= How to complete this task =
Retype the listing below exactly, pictures removed.

*-*-*

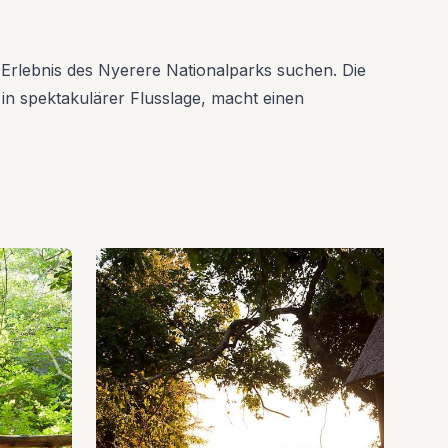
i-Erlebnis des Nyerere Nationalparks suchen. Die
 in spektakulärer Flusslage, macht einen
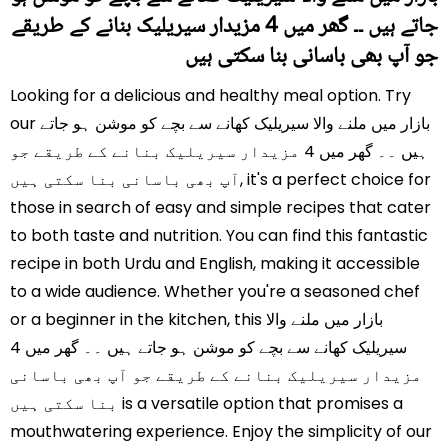
جاتے ہیں ۔۔ گھر میں 4 مزیدار سیریلیک بنانے کے طریقے
جو آپ بھی باسانی بنا سکتی ہیں
Looking for a delicious and healthy meal option. Try
our بازار میں ملنے والا سیریلیک کھانے سے بچے کو موشن ہو جاتے
ہیں ۔۔ گھر میں 4 مزیدار سیریلیک بنانے کے طریقے جو
آپ بھی باسانی بنا سکتی ہیں, it's a perfect choice for
those in search of easy and simple recipes that cater
to both taste and nutrition. You can find this fantastic
recipe in both Urdu and English, making it accessible
to a wide audience. Whether you're a seasoned chef
or a beginner in the kitchen, this بازار میں ملنے والا
سیریلیک کھانے سے بچے کو موشن ہو جاتے ہیں ۔۔ گھر میں 4
مزیدار سیریلیک بنانے کے طریقے جو آپ بھی باسانی
بنا سکتی ہیں is a versatile option that promises a
mouthwatering experience. Enjoy the simplicity of our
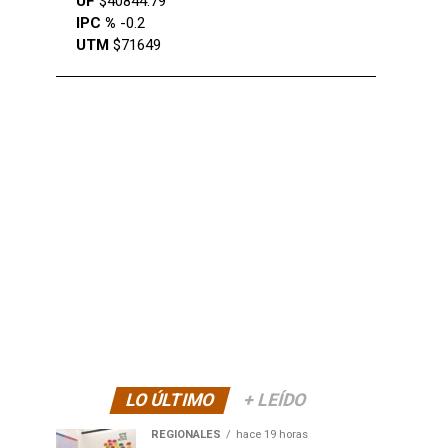
UF
$40844.79
IPC %
-0.2
UTM
$71649
LO ÚLTIMO
+ LEÍDO
REGIONALES
hace 19 horas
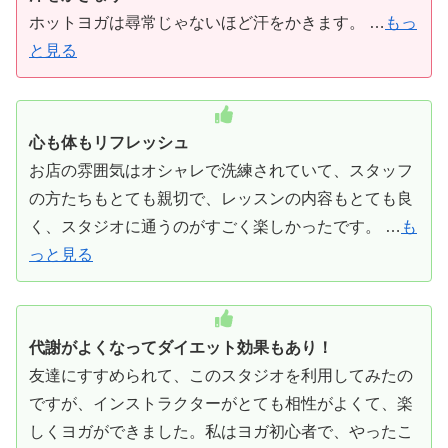
ホットヨガは尋常じゃないほど汗をかきます。 …
もっ
と見る
心も体もリフレッシュ
お店の雰囲気はオシャレで洗練されていて、スタッフ
の方たちもとても親切で、レッスンの内容もとても良
く、スタジオに通うのがすごく楽しかったです。 …
も
っと見る
代謝がよくなってダイエット効果もあり！
友達にすすめられて、このスタジオを利用してみたの
ですが、インストラクターがとても相性がよくて、楽
しくヨガができました。私はヨガ初心者で、やったこ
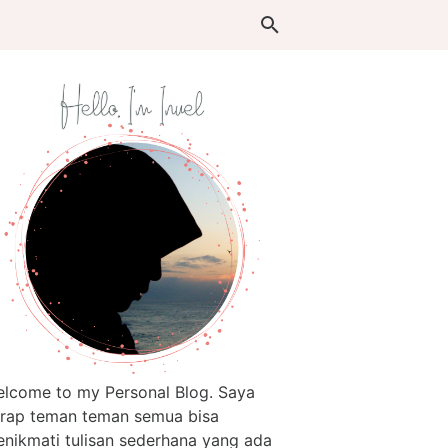
lcome to my Personal Blog. Saya
rap teman teman semua bisa
nikmati tulisan sederhana yang ada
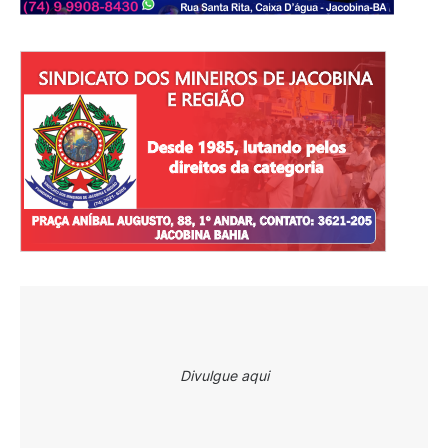
Divulgue aqui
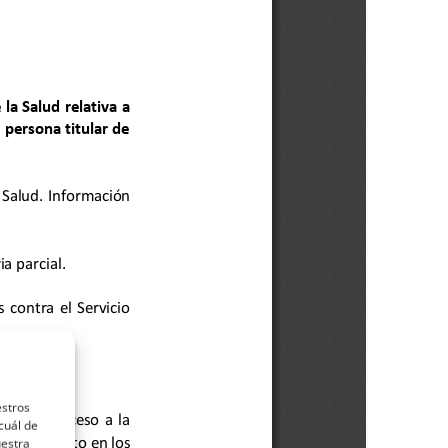
estros
cuál de
uestra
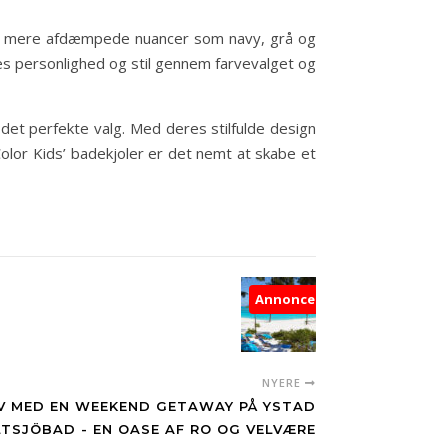
is til mere afdæmpede nuancer som navy, grå og
res personlighed og stil gennem farvevalget og
 det perfekte valg. Med deres stilfulde design
olor Kids’ badekjoler er det nemt at skabe et
Annonce
NYERE
LV MED EN WEEKEND GETAWAY PÅ YSTAD
TSJÖBAD - EN OASE AF RO OG VELVÆRE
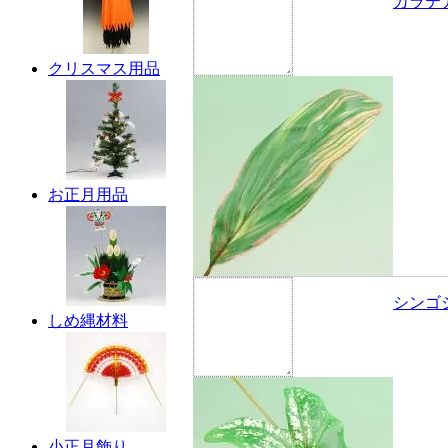
カラテ
クリスマス用品
お正月用品
シンゴ
しめ縄材料
小正月飾り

*-*-*

= Answer =
i-Erlebnis des Nyerere Nationalparks suchen. Die
 in spektakulärer Flusslage, macht einen
جاتے ہیں ۔۔ گھر میں 4 مزیدار سیریلیک بنانے کے طریقے
جو آپ بھی باسانی بنا سکتی ہیں
Looking for a delicious and healthy meal option. Try
our بازار میں ملنے والا سیریلیک کھانے سے بچے کو موشن ہو جاتے
ہیں ۔۔ گھر میں 4 مزیدار سیریلیک بنانے کے طریقے جو
آپ بھی باسانی بنا سکتی ہیں, it's a perfect choice for
those in search of easy and simple recipes that cater
to both taste and nutrition. You can find this fantastic
recipe in both Urdu and English, making it accessible
to a wide audience. Whether you're a seasoned chef
or a beginner in the kitchen, this بازار میں ملنے والا
سیریلیک کھانے سے بچے کو موشن ہو جاتے ہیں ۔۔ گھر میں 4
مزیدار سیریلیک بنانے کے طریقے جو آپ بھی باسانی
بنا سکتی ہیں is a versatile option that promises a
mouthwatering experience. Enjoy the simplicity of our
UF
$40844.79
IPC %
-0.2
UTM
$71649
LO ÚLTIMO
+ LEÍDO
REGIONALES
hace 19 horas
ホットヨガは尋常じゃないほど汗をかきます。 …
もっ
と見る
心も体もリフレッシュ
お店の雰囲気はオシャレで洗練されていて、スタッフ
の方たちもとても親切で、レッスンの内容もとても良
く、スタジオに通うのがすごく楽しかったです。 …
も
っと見る
代謝がよくなってダイエット効果もあり！
友達にすすめられて、このスタジオを利用してみたの
ですが、インストラクターがとても相性がよくて、楽
しくヨガができました。私はヨガ初心者で、やったこ
lcome to my Personal Blog. Saya
rap teman teman semua bisa
nikmati tulisan sederhana yang ada
Divulgue aqui
estros
cuál de
uestra
is til mere afdæmpede nuancer som navy, grå og
res personlighed og stil gennem farvevalget og
 det perfekte valg. Med deres stilfulde design
olor Kids’ badekjoler er det nemt at skabe et
Annonce
NYERE
LV MED EN WEEKEND GETAWAY PÅ YSTAD
TSJÖBAD - EN OASE AF RO OG VELVÆRE
カラテ
クリスマス用品
お正月用品
シンゴ
しめ縄材料
小正月飾り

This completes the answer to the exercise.